**Text provided:**
# Oh the ‘90s!



## SSGN_Doc (Mar 12, 2020)

My father-in-law wanted me to “go through” some of his handguns and give them a good detail cleaning.

Here is his Norinco. Just like it was when he got it in the 1990s, except for he put Colt medallion grips on it. Only “troubling area” when I detail stripped it was the sear spring was wearing a light coat of rust. Everything else just needed old oil removed and replaced with a fresh light coat.


----------



## denner (Jun 3, 2011)

Looks to be in very good shape. A nice detail strip to boot. I like how your "ole"man swapped out for colt grips, immediate appreciation in value, lol. If you take it out let us know how it shoots.


----------



## SSGN_Doc (Mar 12, 2020)

denner said:


> Looks to be in very good shape. A nice detail strip to boot. I like how your "ole"man swapped out for colt grips, immediate appreciation in value, lol. If you take it out let us know how it shoots.


I’d almost feel bad shooting it after the deep clean. ALMOST.

I have shot this one before with him. I also had one for several years. In fact ours were purchased at the same time and were one digit apart in serial number. I traded mine off or sold it in the late 90s. Neither ever had a hiccup as far as function goes. Mine saw a lot more rounds than his has. I remember running Winchester Silvertip, Black Talons, Federal HydraShok and a lot of ball rounds through it. As accurate as my Springfield Armory was out of the box.

The only thing that gave me cause for concern when I detail stripped this one was the sear spring was covered in a light frosty coat of rust. It was the only part to exhibit this rusting. There were some little specks of rust in the mag well and on the mags, that I would expect with as long as this pistol has likely sat unattended. But nothing like that leaf spring. So, I ordered a new one and will replace it before returning it.


----------



## denner (Jun 3, 2011)

I"m aware Norinco makes high quality SKS'S and AK''S, sounds like they make a high quality .45 as well.


----------

**Tasks for this exercise:**
[1] In the forum thread about the Norinco pistol, why did SSGN_Doc order a new sear spring? Answer in one to three sentences.
[2] Answer these questions from the Norinco pistol thread:
(a) What grips did the father-in-law put on the pistol?
(b) How far apart were the serial numbers of the two pistols bought at the same time?
(c) Besides the .45, what does denner say Norinco makes?

**Data segment:**
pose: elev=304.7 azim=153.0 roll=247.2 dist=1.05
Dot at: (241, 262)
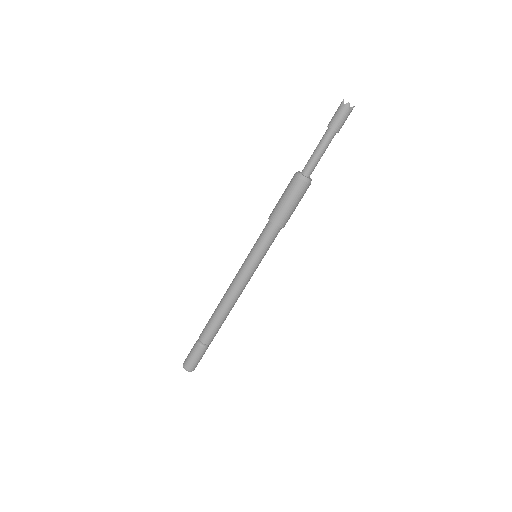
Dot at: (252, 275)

**Worked answers:**
[1] The sear spring was covered in a light frosty coat of rust, and it was the only part with that kind of rusting. The small specks of rust in the mag well and on the mags were expected after the pistol had sat unattended so long, but they were nothing like the rust on that spring.

[2]
(a) Colt medallion grips.
(b) One digit apart.
(c) SKS's and AK's.